Paradoxically, Fjørtoft was thriving on the international stage. But to retain his place in the Norway side for the 1994 World Cup he needed to improve his club form, so he negotiated a loan to Lillestrøm. “I had agreed it with them but then came the Cup game against Ipswich.”
Fjørtoft scored in a game Swindon lost 2-1. “The next morning I went into Swindon town centre to get something for my wife and I saw posters for the local paper with the headline ‘Please don’t go, Jan.’ It was all over the place. That was an unbelievable moment.”
An amazing transformation took place. Suddenly flush with confidence, Fjørtoft cancelled the loan and became convinced he would open his Premier League account against Tottenham four days later, in Swindon’s 27th league game. “After 20 minutes [Spurs goalkeeper] Erik Thorstvedt, who was my roommate with the national team, got injured and as he was being carried off I went up to him and screamed, ‘Fucking coward!’ because I somehow knew I was going to score my first goal in the Premier League. I thought he wasn’t daring enough to stay on.” Fifteen minutes later Fjørtoft did indeed score, flicking the ball over Colin Calderwood before thrashing it past Thorstvedt’s replacement, Ian Walker.
The floodgates opened: in the final 16 games of the season Fjørtoft scored 12 goals, a tally bettered only by Southampton’s Matt Le Tissier. “I developed a very good understanding with Nicky Summerbee, who was one of the best crossers of the ball I played with,” says Fjørtoft. “I used to say I had no clue why I couldn’t score in the first half of the season and then scored for fun in the second half but now, when I look back, I see it’s about that circle you get into with a lack of confidence.”
It was not enough to save Swindon.

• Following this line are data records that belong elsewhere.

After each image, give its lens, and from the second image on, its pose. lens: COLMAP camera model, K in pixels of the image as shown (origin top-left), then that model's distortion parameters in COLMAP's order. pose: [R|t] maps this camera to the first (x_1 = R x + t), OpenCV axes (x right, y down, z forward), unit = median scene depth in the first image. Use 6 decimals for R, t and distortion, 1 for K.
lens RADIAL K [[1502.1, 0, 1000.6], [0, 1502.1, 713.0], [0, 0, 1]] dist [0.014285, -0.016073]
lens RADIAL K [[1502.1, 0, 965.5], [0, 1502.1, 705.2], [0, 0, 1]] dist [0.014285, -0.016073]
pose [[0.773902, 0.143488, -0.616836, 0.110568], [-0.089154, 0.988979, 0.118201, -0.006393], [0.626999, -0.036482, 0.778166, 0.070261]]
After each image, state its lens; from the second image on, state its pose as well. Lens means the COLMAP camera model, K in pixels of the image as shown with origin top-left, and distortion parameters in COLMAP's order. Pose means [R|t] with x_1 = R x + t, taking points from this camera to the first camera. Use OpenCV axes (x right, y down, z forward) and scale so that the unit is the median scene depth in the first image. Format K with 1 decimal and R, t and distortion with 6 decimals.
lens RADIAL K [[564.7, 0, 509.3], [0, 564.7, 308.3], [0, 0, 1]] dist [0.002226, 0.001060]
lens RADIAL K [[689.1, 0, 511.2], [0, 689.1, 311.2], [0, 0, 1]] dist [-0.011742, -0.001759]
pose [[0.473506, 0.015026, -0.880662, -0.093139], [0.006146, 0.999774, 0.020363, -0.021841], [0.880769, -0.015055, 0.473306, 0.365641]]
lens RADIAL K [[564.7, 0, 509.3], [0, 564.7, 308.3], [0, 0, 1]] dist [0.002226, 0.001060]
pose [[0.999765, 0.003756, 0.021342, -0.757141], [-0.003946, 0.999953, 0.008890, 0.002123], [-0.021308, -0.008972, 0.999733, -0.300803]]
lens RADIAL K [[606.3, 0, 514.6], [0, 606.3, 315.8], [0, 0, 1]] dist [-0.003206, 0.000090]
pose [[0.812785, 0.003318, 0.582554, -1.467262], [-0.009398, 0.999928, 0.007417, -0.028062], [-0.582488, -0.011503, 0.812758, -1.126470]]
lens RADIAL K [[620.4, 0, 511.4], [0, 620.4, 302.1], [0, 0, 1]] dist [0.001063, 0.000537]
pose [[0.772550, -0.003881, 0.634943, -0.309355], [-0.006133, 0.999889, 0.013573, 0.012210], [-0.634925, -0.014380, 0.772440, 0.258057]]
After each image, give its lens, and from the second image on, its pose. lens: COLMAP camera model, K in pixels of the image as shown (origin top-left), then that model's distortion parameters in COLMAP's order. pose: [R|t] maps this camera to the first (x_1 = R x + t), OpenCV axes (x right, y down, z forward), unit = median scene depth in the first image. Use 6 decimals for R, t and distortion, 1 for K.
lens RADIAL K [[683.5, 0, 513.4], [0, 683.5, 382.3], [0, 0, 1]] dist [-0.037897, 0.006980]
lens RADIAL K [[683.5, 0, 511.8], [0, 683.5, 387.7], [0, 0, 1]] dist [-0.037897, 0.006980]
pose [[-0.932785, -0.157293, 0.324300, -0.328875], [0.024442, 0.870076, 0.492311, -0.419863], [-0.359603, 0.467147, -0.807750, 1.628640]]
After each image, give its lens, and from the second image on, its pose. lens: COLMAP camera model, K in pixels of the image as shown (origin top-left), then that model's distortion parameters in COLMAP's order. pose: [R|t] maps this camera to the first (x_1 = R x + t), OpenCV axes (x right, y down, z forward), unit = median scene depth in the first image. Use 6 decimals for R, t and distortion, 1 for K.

Although they scored more goals than Aston Villa and Coventry, who both finished in the top half, their inability to plug their leaky defence meant they won five of 42 matches.
Their heaviest defeat came in March when they lost 7-1 at Newcastle. “We were sitting on the bus on the way home and Shaun Taylor – our captain and warrior – said: ‘Well at least Andy Cole didn’t score.’ And I said: ‘Every other Newcastle player did!” The next day John Gorman – who I love – came to me and said: ‘Jan, we did some great passing yesterday.’ That sums up our season. We loved our game. We just wanted to play.
“You could call it naive, that’s probably the right analysis, but [Gorman] was a romantic. He really loved passes: if we made five passes, it was almost like three points for him and I say that in a positive way. He just loved to play football. I think it’s cool you have guys like that in the game.
“The other thing to say is that if we were a team who had played very disciplined and sat back and all that, I’m not sure we would have got more points.”